§ **Actividades**
a: Traduce al inglés esta oración del texto sobre los desastres climatológicos en México: "La iniciativa fue impulsada por el perredista Silvano Aureoles."
b: Extrae sin cambios del texto sobre los desastres climatológicos en México el pasaje que va desde "Al momento de" hasta "conocerse su paradero.".
c: Continúa el texto sobre los desastres climatológicos en México a partir de su última oración.

§ **Fragmento de la página**
#####
Pero el Sistema Nacional de Protección Civil (Sinaproc) decidió actuar hasta la madrugada del domingo 15. Al tiempo, ya había 57 muertos. En Guerrero, 27; 12, en Veracruz; 4, en Hidalgo, 3, en Puebla; en Jalisco, 2; en Michoacán, 2; en Oaxaca, 4; en Tamaulipas, 1; en Morelos, 1, y uno más en Coahuila. El domingo 16, unos 19 mil militares desfilaban por la plaza de la Constitución, ataviados con armas y trajes de gala, mientras miles de turistas quedaban varados, sin asistencia humanitaria.

Sin embargo, este miércoles 18, la Cámara de Diputados propuso aprobar un punto de acuerdo donde se destacaba la “puntual intervención del Ejecutivo federal para atender las necesidades de las poblaciones afectadas por los recientes desastres climatológicos”. La iniciativa fue impulsada por el perredista Silvano Aureoles.


Al momento de esta publicación, la Secretaría de Gobernación mexicana afirmó que son 97 los muertos. 65 en Guerrero; 11 en Veracruz y 21 más entre los nueve Estados restantes. Además, 57 desaparecidos, todos y todas, habitantes de la comunidad La Pintada en el municipio guerrerense de Atoyac de Álvarez, donde el lodo sepultó a parte del poblado de apenas 700 habitantes. La mayoría de ellos se encuentran desplazados y sin conocerse su paradero.
#####
§ **Datos del ejercicio**

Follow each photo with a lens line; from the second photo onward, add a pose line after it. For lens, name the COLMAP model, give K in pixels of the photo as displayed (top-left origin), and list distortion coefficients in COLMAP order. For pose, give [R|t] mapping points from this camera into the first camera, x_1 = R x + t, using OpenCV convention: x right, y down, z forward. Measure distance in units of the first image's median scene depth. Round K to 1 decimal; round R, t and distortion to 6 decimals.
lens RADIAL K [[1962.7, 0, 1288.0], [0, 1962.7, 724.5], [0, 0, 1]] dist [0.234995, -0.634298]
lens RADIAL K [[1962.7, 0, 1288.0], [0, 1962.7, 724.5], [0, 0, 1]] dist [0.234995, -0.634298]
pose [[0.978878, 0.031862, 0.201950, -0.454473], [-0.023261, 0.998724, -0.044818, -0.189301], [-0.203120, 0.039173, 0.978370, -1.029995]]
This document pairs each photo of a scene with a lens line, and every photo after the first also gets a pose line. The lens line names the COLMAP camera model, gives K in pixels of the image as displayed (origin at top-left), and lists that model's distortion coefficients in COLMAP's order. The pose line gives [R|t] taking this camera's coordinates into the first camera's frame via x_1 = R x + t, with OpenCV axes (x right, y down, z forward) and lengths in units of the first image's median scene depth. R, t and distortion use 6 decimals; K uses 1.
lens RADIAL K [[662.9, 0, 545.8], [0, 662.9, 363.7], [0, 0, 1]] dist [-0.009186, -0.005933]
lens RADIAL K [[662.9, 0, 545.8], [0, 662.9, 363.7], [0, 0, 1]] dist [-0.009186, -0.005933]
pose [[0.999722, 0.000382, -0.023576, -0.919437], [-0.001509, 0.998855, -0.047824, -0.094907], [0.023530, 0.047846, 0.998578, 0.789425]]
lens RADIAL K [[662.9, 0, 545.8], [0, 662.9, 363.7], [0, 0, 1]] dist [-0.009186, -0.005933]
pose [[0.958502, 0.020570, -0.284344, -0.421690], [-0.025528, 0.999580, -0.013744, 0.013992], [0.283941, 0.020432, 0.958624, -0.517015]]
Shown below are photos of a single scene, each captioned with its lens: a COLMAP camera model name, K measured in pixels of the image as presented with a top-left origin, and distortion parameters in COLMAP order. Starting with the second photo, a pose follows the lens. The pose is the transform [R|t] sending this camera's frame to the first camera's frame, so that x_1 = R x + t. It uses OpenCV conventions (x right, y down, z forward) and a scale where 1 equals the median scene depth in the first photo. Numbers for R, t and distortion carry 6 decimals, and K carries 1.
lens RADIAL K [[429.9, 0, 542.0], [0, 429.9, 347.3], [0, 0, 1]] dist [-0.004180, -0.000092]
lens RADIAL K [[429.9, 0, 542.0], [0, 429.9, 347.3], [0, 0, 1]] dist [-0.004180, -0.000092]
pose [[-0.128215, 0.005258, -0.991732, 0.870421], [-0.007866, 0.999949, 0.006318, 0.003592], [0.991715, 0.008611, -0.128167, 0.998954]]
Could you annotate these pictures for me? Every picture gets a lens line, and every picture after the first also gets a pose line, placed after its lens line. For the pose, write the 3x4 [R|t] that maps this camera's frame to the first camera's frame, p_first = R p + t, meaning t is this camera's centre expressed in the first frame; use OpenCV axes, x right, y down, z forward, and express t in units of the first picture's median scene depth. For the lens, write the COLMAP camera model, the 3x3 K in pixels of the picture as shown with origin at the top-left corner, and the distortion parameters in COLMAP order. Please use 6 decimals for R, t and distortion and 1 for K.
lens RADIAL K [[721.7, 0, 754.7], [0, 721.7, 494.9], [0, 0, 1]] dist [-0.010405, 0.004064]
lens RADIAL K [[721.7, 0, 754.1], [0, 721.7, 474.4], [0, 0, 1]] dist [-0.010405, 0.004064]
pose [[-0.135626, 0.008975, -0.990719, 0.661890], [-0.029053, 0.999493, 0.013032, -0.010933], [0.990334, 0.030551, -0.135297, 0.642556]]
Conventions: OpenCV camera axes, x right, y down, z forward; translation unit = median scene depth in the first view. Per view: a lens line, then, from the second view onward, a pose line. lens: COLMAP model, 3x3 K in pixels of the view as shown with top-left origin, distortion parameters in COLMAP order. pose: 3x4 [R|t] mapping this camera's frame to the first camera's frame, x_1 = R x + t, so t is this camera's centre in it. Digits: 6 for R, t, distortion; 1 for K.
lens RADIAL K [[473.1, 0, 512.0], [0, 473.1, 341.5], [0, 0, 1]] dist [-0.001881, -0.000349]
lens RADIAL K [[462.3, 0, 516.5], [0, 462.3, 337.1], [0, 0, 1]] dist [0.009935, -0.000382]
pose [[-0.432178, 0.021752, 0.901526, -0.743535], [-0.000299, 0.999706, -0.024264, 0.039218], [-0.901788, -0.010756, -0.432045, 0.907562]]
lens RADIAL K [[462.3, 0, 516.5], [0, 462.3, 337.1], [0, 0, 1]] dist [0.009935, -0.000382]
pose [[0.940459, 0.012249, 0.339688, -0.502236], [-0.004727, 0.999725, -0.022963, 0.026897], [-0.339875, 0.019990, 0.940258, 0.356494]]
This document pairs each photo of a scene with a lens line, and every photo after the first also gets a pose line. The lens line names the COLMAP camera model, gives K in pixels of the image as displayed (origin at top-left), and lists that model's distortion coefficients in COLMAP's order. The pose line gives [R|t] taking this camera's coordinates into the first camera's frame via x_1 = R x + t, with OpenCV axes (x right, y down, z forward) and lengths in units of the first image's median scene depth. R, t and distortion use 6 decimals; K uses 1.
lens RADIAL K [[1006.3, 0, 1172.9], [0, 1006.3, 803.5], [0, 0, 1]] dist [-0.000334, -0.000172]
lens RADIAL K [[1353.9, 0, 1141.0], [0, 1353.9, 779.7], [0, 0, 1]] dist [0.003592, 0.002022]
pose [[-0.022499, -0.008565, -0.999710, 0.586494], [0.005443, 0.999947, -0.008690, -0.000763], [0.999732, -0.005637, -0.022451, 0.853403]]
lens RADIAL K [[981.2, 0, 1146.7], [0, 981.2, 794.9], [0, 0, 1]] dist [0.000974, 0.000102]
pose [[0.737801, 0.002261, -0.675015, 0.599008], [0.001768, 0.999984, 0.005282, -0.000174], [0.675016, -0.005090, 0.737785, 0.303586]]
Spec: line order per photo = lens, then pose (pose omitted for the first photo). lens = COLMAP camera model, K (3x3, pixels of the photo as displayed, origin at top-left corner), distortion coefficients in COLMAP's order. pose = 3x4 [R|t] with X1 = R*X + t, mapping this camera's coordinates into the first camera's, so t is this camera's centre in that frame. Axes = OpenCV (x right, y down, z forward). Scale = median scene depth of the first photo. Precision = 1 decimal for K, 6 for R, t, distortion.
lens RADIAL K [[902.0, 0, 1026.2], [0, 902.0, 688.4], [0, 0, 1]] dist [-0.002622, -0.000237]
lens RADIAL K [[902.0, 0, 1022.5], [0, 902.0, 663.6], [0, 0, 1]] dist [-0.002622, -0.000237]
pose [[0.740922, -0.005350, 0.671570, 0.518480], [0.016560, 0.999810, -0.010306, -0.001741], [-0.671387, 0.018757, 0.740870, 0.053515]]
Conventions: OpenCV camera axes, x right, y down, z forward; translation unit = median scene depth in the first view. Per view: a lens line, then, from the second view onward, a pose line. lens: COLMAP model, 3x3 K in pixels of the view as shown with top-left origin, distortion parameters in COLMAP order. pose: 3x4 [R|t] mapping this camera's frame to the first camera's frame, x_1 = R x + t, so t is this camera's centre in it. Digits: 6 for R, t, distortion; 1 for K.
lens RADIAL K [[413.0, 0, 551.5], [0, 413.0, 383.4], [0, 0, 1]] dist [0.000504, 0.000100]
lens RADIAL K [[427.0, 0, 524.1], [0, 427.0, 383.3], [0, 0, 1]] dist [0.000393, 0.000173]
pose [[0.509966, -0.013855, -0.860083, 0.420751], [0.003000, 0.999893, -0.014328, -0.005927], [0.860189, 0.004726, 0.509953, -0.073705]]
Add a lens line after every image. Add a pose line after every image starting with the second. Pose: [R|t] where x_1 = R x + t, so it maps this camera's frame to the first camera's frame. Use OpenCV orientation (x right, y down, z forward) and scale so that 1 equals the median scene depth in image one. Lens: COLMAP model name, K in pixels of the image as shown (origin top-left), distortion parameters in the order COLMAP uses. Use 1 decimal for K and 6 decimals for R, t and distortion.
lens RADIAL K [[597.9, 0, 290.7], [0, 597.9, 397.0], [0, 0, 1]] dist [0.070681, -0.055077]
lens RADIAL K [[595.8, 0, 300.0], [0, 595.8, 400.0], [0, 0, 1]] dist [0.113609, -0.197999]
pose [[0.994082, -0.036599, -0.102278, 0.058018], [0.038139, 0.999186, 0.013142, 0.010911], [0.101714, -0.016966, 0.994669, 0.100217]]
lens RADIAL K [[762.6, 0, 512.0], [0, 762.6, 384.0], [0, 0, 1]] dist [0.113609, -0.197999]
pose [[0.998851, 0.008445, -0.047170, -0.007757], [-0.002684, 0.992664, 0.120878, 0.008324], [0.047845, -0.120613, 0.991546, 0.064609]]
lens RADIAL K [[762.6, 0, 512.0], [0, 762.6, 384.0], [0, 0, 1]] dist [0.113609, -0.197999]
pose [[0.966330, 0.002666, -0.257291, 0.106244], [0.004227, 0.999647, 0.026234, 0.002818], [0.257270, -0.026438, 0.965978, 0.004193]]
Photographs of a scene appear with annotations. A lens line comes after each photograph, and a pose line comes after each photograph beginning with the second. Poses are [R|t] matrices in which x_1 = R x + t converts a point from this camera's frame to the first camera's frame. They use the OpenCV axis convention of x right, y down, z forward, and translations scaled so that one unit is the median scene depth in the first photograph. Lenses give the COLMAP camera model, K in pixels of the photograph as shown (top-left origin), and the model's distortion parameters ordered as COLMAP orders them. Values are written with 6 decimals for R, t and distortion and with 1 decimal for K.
#####
§ **Resultados del ejercicio**
a: The initiative was promoted by PRD member Silvano Aureoles.

b:
Al momento de esta publicación, la Secretaría de Gobernación mexicana afirmó que son 97 los muertos. 65 en Guerrero; 11 en Veracruz y 21 más entre los nueve Estados restantes. Además, 57 desaparecidos, todos y todas, habitantes de la comunidad La Pintada en el municipio guerrerense de Atoyac de Álvarez, donde el lodo sepultó a parte del poblado de apenas 700 habitantes. La mayoría de ellos se encuentran desplazados y sin conocerse su paradero.

c:
Las alertas del Servicio Meteorológico Nacional comenzaron el miércoles 11. El organismo advirtió “lluvias fuertes a muy fuertes”. Pero el Gobierno mexicano decidió actuar hasta cuatro días después. Apenas unas horas después que Peña Nieto hiciera el ridículo en el Zócalo, dando el ‘Grito’ de Independencia lleno de acarreados priístas. Primero lo primero, primero, cumplirle al “señor presidente” y a sus hijos el capricho de montarse en Palacio Nacional a agitar la bandera. Y luego la gente, siempre la jodida gente después.

Por eso el diputado Manuel Huerta del Partido del Trabajo acusó que el gobierno de Peña Nieto “no alertó a la población” e “incumplió con el protocolo de protección civil”. Propuesto entonces que se evaluara y juzgara si el Sinaproc actuó a tiempo. Obvio, no. Y no sólo eso, considerando la fiesta priísta del ‘Grito’, decidió deliberadamente actuar hasta después.

Dijo el diputado Huerta:

“La tardanza en la atención de los fenómenos generó más daños de los que se hubieran ocasionado si el Sistema Nacional de Protección Civil funcionara de conformidad con lo dispuesto en la ley”.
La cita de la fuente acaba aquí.